* [DATA RECORDS]:
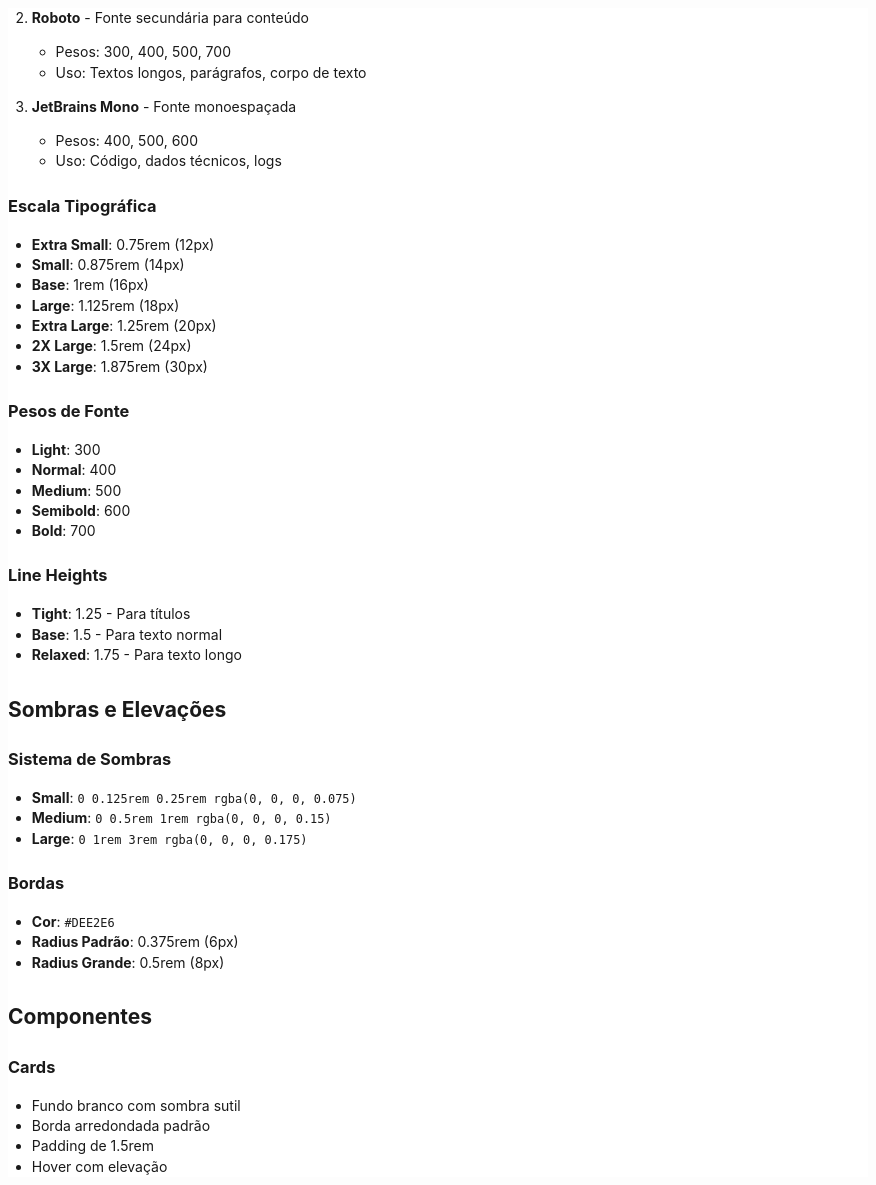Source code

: 2. **Roboto** - Fonte secundária para conteúdo
   - Pesos: 300, 400, 500, 700
   - Uso: Textos longos, parágrafos, corpo de texto

3. **JetBrains Mono** - Fonte monoespaçada
   - Pesos: 400, 500, 600
   - Uso: Código, dados técnicos, logs

### Escala Tipográfica
- **Extra Small**: 0.75rem (12px)
- **Small**: 0.875rem (14px)
- **Base**: 1rem (16px)
- **Large**: 1.125rem (18px)
- **Extra Large**: 1.25rem (20px)
- **2X Large**: 1.5rem (24px)
- **3X Large**: 1.875rem (30px)

### Pesos de Fonte
- **Light**: 300
- **Normal**: 400
- **Medium**: 500
- **Semibold**: 600
- **Bold**: 700

### Line Heights
- **Tight**: 1.25 - Para títulos
- **Base**: 1.5 - Para texto normal
- **Relaxed**: 1.75 - Para texto longo

## Sombras e Elevações

### Sistema de Sombras
- **Small**: `0 0.125rem 0.25rem rgba(0, 0, 0, 0.075)`
- **Medium**: `0 0.5rem 1rem rgba(0, 0, 0, 0.15)`
- **Large**: `0 1rem 3rem rgba(0, 0, 0, 0.175)`

### Bordas
- **Cor**: `#DEE2E6`
- **Radius Padrão**: 0.375rem (6px)
- **Radius Grande**: 0.5rem (8px)

## Componentes

### Cards
- Fundo branco com sombra sutil
- Borda arredondada padrão
- Padding de 1.5rem
- Hover com elevação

* [INSTRUCTION]: Can you turn the text lines in the entries above into a Markdown table with two columns, Row (a running number) and Line (the line itself), skipping blank lines and leaving the pictures out?

* [EXPECTED OUTPUT]:
| Row | Line |
|---|---|
| 1 | Source code |
| 2 | : 2. **Roboto** - Fonte secundária para conteúdo |
| 3 |    - Pesos: 300, 400, 500, 700 |
| 4 |    - Uso: Textos longos, parágrafos, corpo de texto |
| 5 | 3. **JetBrains Mono** - Fonte monoespaçada |
| 6 |    - Pesos: 400, 500, 600 |
| 7 |    - Uso: Código, dados técnicos, logs |
| 8 | ### Escala Tipográfica |
| 9 | - **Extra Small**: 0.75rem (12px) |
| 10 | - **Small**: 0.875rem (14px) |
| 11 | - **Base**: 1rem (16px) |
| 12 | - **Large**: 1.125rem (18px) |
| 13 | - **Extra Large**: 1.25rem (20px) |
| 14 | - **2X Large**: 1.5rem (24px) |
| 15 | - **3X Large**: 1.875rem (30px) |
| 16 | ### Pesos de Fonte |
| 17 | - **Light**: 300 |
| 18 | - **Normal**: 400 |
| 19 | - **Medium**: 500 |
| 20 | - **Semibold**: 600 |
| 21 | - **Bold**: 700 |
| 22 | ### Line Heights |
| 23 | - **Tight**: 1.25 - Para títulos |
| 24 | - **Base**: 1.5 - Para texto normal |
| 25 | - **Relaxed**: 1.75 - Para texto longo |
| 26 | ## Sombras e Elevações |
| 27 | ### Sistema de Sombras |
| 28 | - **Small**: `0 0.125rem 0.25rem rgba(0, 0, 0, 0.075)` |
| 29 | - **Medium**: `0 0.5rem 1rem rgba(0, 0, 0, 0.15)` |
| 30 | - **Large**: `0 1rem 3rem rgba(0, 0, 0, 0.175)` |
| 31 | ### Bordas |
| 32 | - **Cor**: `#DEE2E6` |
| 33 | - **Radius Padrão**: 0.375rem (6px) |
| 34 | - **Radius Grande**: 0.5rem (8px) |
| 35 | ## Componentes |
| 36 | ### Cards |
| 37 | - Fundo branco com sombra sutil |
| 38 | - Borda arredondada padrão |
| 39 | - Padding de 1.5rem |
| 40 | - Hover com elevação |